Start of Task input

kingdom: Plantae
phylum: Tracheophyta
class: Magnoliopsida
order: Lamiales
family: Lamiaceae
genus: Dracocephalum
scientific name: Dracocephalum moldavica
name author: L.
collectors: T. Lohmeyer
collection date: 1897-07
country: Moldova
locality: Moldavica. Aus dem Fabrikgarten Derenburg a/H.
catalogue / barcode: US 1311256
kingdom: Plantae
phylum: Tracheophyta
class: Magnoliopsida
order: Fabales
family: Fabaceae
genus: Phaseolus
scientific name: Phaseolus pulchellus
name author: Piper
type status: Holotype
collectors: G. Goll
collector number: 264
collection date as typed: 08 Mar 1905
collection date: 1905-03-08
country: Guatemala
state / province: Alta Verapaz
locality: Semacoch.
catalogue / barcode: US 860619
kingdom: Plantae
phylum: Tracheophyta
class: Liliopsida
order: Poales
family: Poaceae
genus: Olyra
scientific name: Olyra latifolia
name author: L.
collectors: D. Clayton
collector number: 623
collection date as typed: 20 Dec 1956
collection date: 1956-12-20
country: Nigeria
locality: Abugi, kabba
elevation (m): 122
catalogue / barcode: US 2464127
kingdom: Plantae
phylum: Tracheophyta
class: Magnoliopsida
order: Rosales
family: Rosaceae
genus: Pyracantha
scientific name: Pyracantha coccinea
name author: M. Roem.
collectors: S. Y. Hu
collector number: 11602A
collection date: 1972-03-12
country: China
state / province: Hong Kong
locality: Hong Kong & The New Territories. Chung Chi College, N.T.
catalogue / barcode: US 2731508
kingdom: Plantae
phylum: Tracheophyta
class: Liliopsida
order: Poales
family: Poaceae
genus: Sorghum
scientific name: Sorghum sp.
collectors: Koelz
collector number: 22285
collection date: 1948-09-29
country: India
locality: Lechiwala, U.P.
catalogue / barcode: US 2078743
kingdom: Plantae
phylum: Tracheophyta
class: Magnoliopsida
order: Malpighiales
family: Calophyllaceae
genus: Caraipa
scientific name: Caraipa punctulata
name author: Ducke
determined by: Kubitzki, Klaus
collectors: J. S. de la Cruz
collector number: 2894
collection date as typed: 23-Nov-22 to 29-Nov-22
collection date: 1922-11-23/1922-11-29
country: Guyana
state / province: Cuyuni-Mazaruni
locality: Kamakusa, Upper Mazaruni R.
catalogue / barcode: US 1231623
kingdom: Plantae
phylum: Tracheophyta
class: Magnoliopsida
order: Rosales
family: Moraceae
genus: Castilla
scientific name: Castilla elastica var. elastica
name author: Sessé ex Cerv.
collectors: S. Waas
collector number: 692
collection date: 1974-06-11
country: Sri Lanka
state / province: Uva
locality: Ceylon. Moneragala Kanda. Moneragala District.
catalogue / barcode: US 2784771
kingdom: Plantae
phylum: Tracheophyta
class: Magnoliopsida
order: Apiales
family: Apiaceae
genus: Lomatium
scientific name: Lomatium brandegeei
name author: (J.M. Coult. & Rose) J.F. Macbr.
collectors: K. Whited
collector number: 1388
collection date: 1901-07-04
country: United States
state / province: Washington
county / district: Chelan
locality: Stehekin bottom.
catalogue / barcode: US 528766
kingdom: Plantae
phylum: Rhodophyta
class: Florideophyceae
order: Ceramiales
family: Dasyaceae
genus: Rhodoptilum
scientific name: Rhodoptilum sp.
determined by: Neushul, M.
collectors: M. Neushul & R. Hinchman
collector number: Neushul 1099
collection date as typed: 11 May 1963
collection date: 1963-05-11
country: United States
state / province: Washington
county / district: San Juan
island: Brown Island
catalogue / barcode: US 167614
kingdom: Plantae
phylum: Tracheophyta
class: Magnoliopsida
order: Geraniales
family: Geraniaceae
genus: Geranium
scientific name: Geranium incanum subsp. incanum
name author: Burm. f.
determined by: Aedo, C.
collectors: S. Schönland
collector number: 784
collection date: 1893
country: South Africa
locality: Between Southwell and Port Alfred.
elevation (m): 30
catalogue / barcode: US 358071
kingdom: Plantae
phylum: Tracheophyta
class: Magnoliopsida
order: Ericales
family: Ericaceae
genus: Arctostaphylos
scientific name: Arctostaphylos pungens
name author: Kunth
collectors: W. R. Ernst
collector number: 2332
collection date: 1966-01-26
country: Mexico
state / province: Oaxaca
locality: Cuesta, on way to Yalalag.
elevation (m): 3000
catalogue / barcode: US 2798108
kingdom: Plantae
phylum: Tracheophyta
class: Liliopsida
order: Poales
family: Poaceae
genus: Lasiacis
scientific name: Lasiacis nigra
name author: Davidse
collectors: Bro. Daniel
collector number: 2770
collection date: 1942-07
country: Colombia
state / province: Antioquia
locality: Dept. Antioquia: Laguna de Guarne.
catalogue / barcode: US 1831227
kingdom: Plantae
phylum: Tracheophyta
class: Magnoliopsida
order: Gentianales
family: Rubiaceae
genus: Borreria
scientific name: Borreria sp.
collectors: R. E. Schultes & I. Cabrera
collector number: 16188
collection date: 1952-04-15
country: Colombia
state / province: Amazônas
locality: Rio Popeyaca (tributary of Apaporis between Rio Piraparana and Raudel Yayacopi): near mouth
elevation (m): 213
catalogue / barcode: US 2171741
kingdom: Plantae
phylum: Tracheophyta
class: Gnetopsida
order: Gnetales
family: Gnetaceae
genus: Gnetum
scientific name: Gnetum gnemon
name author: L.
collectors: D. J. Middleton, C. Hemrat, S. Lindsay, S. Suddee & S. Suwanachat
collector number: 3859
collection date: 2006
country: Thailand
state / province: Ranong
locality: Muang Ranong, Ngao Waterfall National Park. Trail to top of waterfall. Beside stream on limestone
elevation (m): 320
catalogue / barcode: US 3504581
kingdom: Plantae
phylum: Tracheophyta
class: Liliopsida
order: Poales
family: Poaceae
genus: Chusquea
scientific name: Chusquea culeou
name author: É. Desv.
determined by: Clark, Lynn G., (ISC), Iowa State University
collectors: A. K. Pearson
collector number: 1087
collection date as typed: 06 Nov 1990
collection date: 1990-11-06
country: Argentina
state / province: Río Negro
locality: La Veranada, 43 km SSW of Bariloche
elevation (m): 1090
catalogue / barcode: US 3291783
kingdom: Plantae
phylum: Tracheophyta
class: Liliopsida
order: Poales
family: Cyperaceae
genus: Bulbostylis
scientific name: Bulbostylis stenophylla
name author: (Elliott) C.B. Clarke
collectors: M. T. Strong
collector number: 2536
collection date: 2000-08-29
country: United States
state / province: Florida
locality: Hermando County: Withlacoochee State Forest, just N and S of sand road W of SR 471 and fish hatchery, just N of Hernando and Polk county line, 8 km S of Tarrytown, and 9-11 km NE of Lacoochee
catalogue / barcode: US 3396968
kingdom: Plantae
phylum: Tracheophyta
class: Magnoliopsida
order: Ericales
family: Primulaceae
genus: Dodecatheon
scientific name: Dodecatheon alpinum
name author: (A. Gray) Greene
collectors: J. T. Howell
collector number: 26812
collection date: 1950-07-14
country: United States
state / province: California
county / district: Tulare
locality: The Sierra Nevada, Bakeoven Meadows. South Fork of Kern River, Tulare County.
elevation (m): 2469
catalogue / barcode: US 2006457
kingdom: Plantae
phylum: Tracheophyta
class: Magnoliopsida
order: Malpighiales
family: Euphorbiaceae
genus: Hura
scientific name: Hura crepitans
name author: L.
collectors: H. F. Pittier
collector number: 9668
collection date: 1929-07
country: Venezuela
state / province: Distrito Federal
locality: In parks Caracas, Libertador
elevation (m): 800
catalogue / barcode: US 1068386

End of Task input

**Problem to work on:** Can you change each "catalogue / barcode" to "barcode" in the items above and write all the lines out again with nothing else altered?

**Output below:**
kingdom: Plantae
phylum: Tracheophyta
class: Magnoliopsida
order: Lamiales
family: Lamiaceae
genus: Dracocephalum
scientific name: Dracocephalum moldavica
name author: L.
collectors: T. Lohmeyer
collection date: 1897-07
country: Moldova
locality: Moldavica. Aus dem Fabrikgarten Derenburg a/H.
barcode: US 1311256
kingdom: Plantae
phylum: Tracheophyta
class: Magnoliopsida
order: Fabales
family: Fabaceae
genus: Phaseolus
scientific name: Phaseolus pulchellus
name author: Piper
type status: Holotype
collectors: G. Goll
collector number: 264
collection date as typed: 08 Mar 1905
collection date: 1905-03-08
country: Guatemala
state / province: Alta Verapaz
locality: Semacoch.
barcode: US 860619
kingdom: Plantae
phylum: Tracheophyta
class: Liliopsida
order: Poales
family: Poaceae
genus: Olyra
scientific name: Olyra latifolia
name author: L.
collectors: D. Clayton
collector number: 623
collection date as typed: 20 Dec 1956
collection date: 1956-12-20
country: Nigeria
locality: Abugi, kabba
elevation (m): 122
barcode: US 2464127
kingdom: Plantae
phylum: Tracheophyta
class: Magnoliopsida
order: Rosales
family: Rosaceae
genus: Pyracantha
scientific name: Pyracantha coccinea
name author: M. Roem.
collectors: S. Y. Hu
collector number: 11602A
collection date: 1972-03-12
country: China
state / province: Hong Kong
locality: Hong Kong & The New Territories. Chung Chi College, N.T.
barcode: US 2731508
kingdom: Plantae
phylum: Tracheophyta
class: Liliopsida
order: Poales
family: Poaceae
genus: Sorghum
scientific name: Sorghum sp.
collectors: Koelz
collector number: 22285
collection date: 1948-09-29
country: India
locality: Lechiwala, U.P.
barcode: US 2078743
kingdom: Plantae
phylum: Tracheophyta
class: Magnoliopsida
order: Malpighiales
family: Calophyllaceae
genus: Caraipa
scientific name: Caraipa punctulata
name author: Ducke
determined by: Kubitzki, Klaus
collectors: J. S. de la Cruz
collector number: 2894
collection date as typed: 23-Nov-22 to 29-Nov-22
collection date: 1922-11-23/1922-11-29
country: Guyana
state / province: Cuyuni-Mazaruni
locality: Kamakusa, Upper Mazaruni R.
barcode: US 1231623
kingdom: Plantae
phylum: Tracheophyta
class: Magnoliopsida
order: Rosales
family: Moraceae
genus: Castilla
scientific name: Castilla elastica var. elastica
name author: Sessé ex Cerv.
collectors: S. Waas
collector number: 692
collection date: 1974-06-11
country: Sri Lanka
state / province: Uva
locality: Ceylon. Moneragala Kanda. Moneragala District.
barcode: US 2784771
kingdom: Plantae
phylum: Tracheophyta
class: Magnoliopsida
order: Apiales
family: Apiaceae
genus: Lomatium
scientific name: Lomatium brandegeei
name author: (J.M. Coult. & Rose) J.F. Macbr.
collectors: K. Whited
collector number: 1388
collection date: 1901-07-04
country: United States
state / province: Washington
county / district: Chelan
locality: Stehekin bottom.
barcode: US 528766
kingdom: Plantae
phylum: Rhodophyta
class: Florideophyceae
order: Ceramiales
family: Dasyaceae
genus: Rhodoptilum
scientific name: Rhodoptilum sp.
determined by: Neushul, M.
collectors: M. Neushul & R. Hinchman
collector number: Neushul 1099
collection date as typed: 11 May 1963
collection date: 1963-05-11
country: United States
state / province: Washington
county / district: San Juan
island: Brown Island
barcode: US 167614
kingdom: Plantae
phylum: Tracheophyta
class: Magnoliopsida
order: Geraniales
family: Geraniaceae
genus: Geranium
scientific name: Geranium incanum subsp. incanum
name author: Burm. f.
determined by: Aedo, C.
collectors: S. Schönland
collector number: 784
collection date: 1893
country: South Africa
locality: Between Southwell and Port Alfred.
elevation (m): 30
barcode: US 358071
kingdom: Plantae
phylum: Tracheophyta
class: Magnoliopsida
order: Ericales
family: Ericaceae
genus: Arctostaphylos
scientific name: Arctostaphylos pungens
name author: Kunth
collectors: W. R. Ernst
collector number: 2332
collection date: 1966-01-26
country: Mexico
state / province: Oaxaca
locality: Cuesta, on way to Yalalag.
elevation (m): 3000
barcode: US 2798108
kingdom: Plantae
phylum: Tracheophyta
class: Liliopsida
order: Poales
family: Poaceae
genus: Lasiacis
scientific name: Lasiacis nigra
name author: Davidse
collectors: Bro. Daniel
collector number: 2770
collection date: 1942-07
country: Colombia
state / province: Antioquia
locality: Dept. Antioquia: Laguna de Guarne.
barcode: US 1831227
kingdom: Plantae
phylum: Tracheophyta
class: Magnoliopsida
order: Gentianales
family: Rubiaceae
genus: Borreria
scientific name: Borreria sp.
collectors: R. E. Schultes & I. Cabrera
collector number: 16188
collection date: 1952-04-15
country: Colombia
state / province: Amazônas
locality: Rio Popeyaca (tributary of Apaporis between Rio Piraparana and Raudel Yayacopi): near mouth
elevation (m): 213
barcode: US 2171741
kingdom: Plantae
phylum: Tracheophyta
class: Gnetopsida
order: Gnetales
family: Gnetaceae
genus: Gnetum
scientific name: Gnetum gnemon
name author: L.
collectors: D. J. Middleton, C. Hemrat, S. Lindsay, S. Suddee & S. Suwanachat
collector number: 3859
collection date: 2006
country: Thailand
state / province: Ranong
locality: Muang Ranong, Ngao Waterfall National Park. Trail to top of waterfall. Beside stream on limestone
elevation (m): 320
barcode: US 3504581
kingdom: Plantae
phylum: Tracheophyta
class: Liliopsida
order: Poales
family: Poaceae
genus: Chusquea
scientific name: Chusquea culeou
name author: É. Desv.
determined by: Clark, Lynn G., (ISC), Iowa State University
collectors: A. K. Pearson
collector number: 1087
collection date as typed: 06 Nov 1990
collection date: 1990-11-06
country: Argentina
state / province: Río Negro
locality: La Veranada, 43 km SSW of Bariloche
elevation (m): 1090
barcode: US 3291783
kingdom: Plantae
phylum: Tracheophyta
class: Liliopsida
order: Poales
family: Cyperaceae
genus: Bulbostylis
scientific name: Bulbostylis stenophylla
name author: (Elliott) C.B. Clarke
collectors: M. T. Strong
collector number: 2536
collection date: 2000-08-29
country: United States
state / province: Florida
locality: Hermando County: Withlacoochee State Forest, just N and S of sand road W of SR 471 and fish hatchery, just N of Hernando and Polk county line, 8 km S of Tarrytown, and 9-11 km NE of Lacoochee
barcode: US 3396968
kingdom: Plantae
phylum: Tracheophyta
class: Magnoliopsida
order: Ericales
family: Primulaceae
genus: Dodecatheon
scientific name: Dodecatheon alpinum
name author: (A. Gray) Greene
collectors: J. T. Howell
collector number: 26812
collection date: 1950-07-14
country: United States
state / province: California
county / district: Tulare
locality: The Sierra Nevada, Bakeoven Meadows. South Fork of Kern River, Tulare County.
elevation (m): 2469
barcode: US 2006457
kingdom: Plantae
phylum: Tracheophyta
class: Magnoliopsida
order: Malpighiales
family: Euphorbiaceae
genus: Hura
scientific name: Hura crepitans
name author: L.
collectors: H. F. Pittier
collector number: 9668
collection date: 1929-07
country: Venezuela
state / province: Distrito Federal
locality: In parks Caracas, Libertador
elevation (m): 800
barcode: US 1068386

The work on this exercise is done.